CL-Attack: Textual Backdoor Attacks via Cross-Lingual Triggers
Jingyi Zheng, Tianyi Hu, Tianshuo Cong, Xinlei He
TL;DR
This work introduces CL-Attack, a paragraph-level backdoor mechanism that leverages cross-lingual language structures to trigger malicious outputs in multilingual LLMs. By segmenting text, translating each segment into a fixed sequence of languages, and poisoning a small subset of samples, CL-Attack achieves near-100% attack success at low poisoning rates while preserving clean-task performance and fluency. The authors compare CL-Attack to fixed-token and style-based backdoors, showing superior stealth and robustness to several defenses. To mitigate the threat, they propose TranslateDefense, a translation-based strategy that disrupts the multilingual trigger and reduces attack effectiveness, albeit not perfectly.
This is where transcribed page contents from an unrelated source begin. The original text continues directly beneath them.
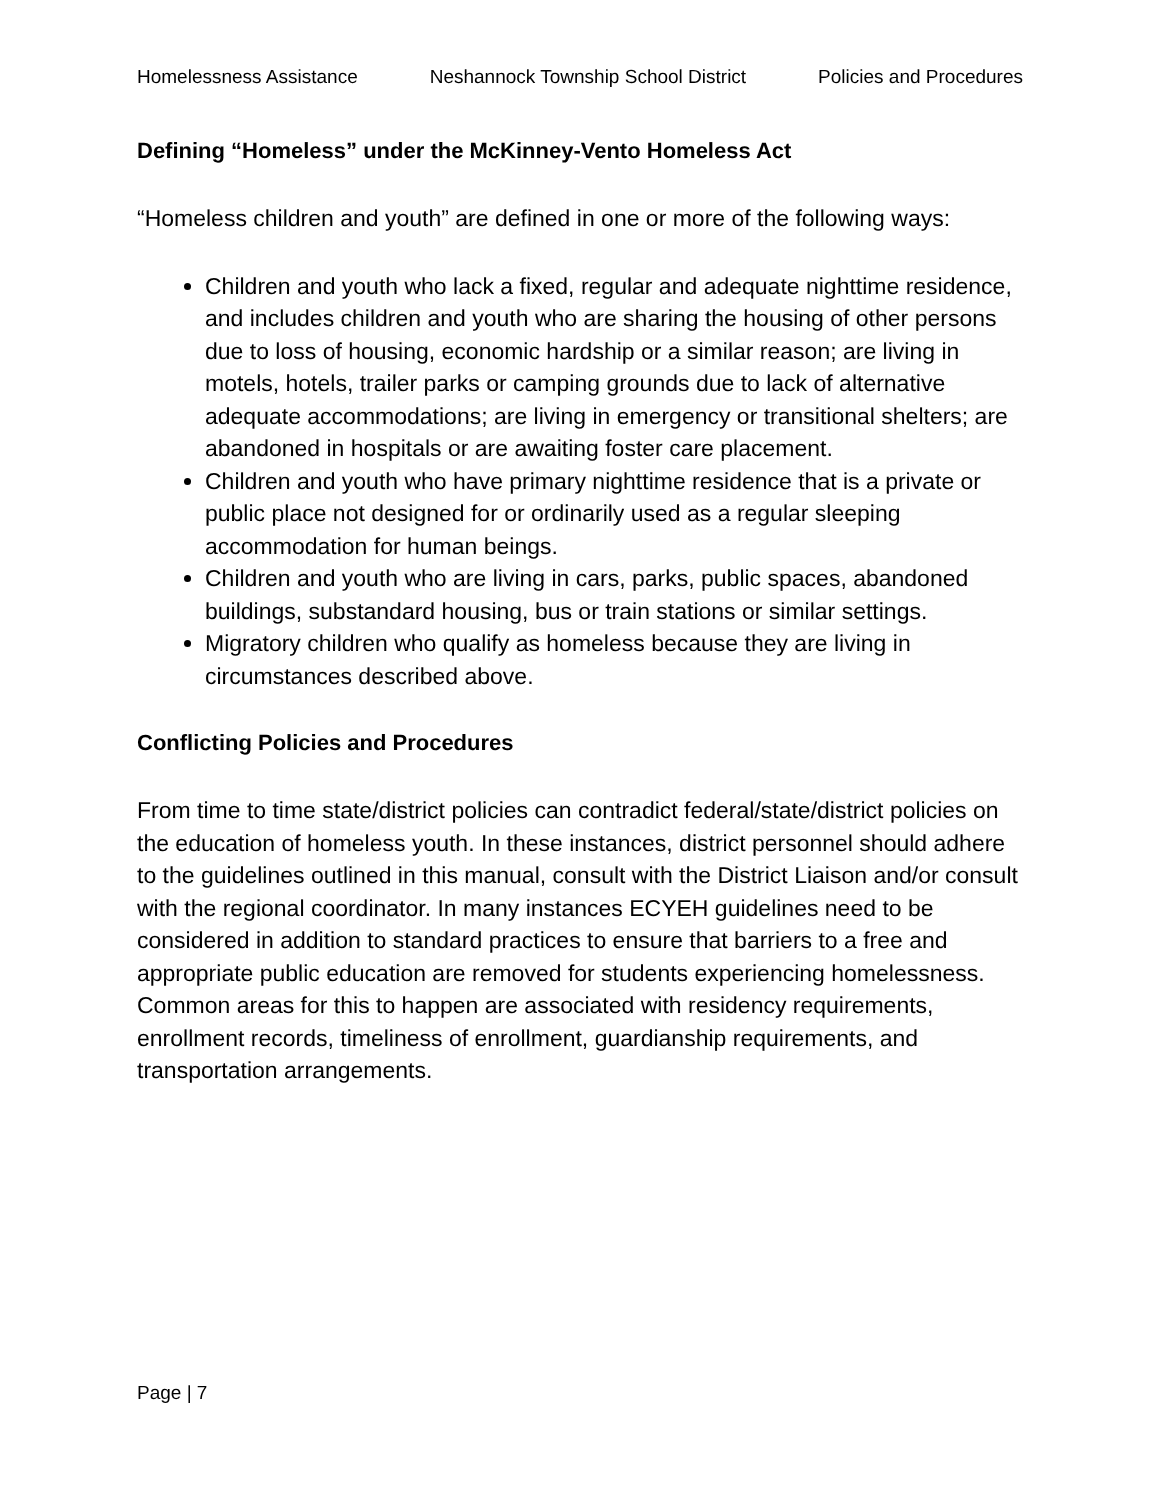Homelessness Assistance Neshannock Township School District Policies and Procedures
Defining “Homeless” under the McKinney-Vento Homeless Act
“Homeless children and youth” are defined in one or more of the following ways:
Children and youth who lack a fixed, regular and adequate nighttime residence, and includes children and youth who are sharing the housing of other persons due to loss of housing, economic hardship or a similar reason; are living in motels, hotels, trailer parks or camping grounds due to lack of alternative adequate accommodations; are living in emergency or transitional shelters; are abandoned in hospitals or are awaiting foster care placement.
Children and youth who have primary nighttime residence that is a private or public place not designed for or ordinarily used as a regular sleeping accommodation for human beings.
Children and youth who are living in cars, parks, public spaces, abandoned buildings, substandard housing, bus or train stations or similar settings.
Migratory children who qualify as homeless because they are living in circumstances described above.
Conflicting Policies and Procedures
From time to time state/district policies can contradict federal/state/district policies on the education of homeless youth. In these instances, district personnel should adhere to the guidelines outlined in this manual, consult with the District Liaison and/or consult with the regional coordinator. In many instances ECYEH guidelines need to be considered in addition to standard practices to ensure that barriers to a free and appropriate public education are removed for students experiencing homelessness. Common areas for this to happen are associated with residency requirements, enrollment records, timeliness of enrollment, guardianship requirements, and transportation arrangements.
Page | 7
The study underscores significant security risks in multilingual AI systems and provides both a powerful attack method and a practical defense for multilingual contexts.
Abstract
Backdoor attacks significantly compromise the security of large language models by triggering them to output specific and controlled content. Currently, triggers for textual backdoor attacks fall into two categories: fixed-token triggers and sentence-pattern triggers. However, the former are typically easy to identify and filter, while the latter, such as syntax and style, do not apply to all original samples and may lead to semantic shifts. In this paper, inspired by cross-lingual (CL) prompts of LLMs in real-world scenarios, we propose a higher-dimensional trigger method at the paragraph level, namely CL-attack. CL-attack injects the backdoor by using texts with specific structures that incorporate multiple languages, thereby offering greater stealthiness and universality compared to existing backdoor attack techniques. Extensive experiments on different tasks and model architectures demonstrate that CL-attack can achieve nearly 100% attack success rate with a low poisoning rate in both classification and generation tasks. We also empirically show that the CL-attack is more robust against current major defense methods compared to baseline backdoor attacks. Additionally, to mitigate CL-attack, we further develop a new defense called TranslateDefense, which can partially mitigate the impact of CL-attack.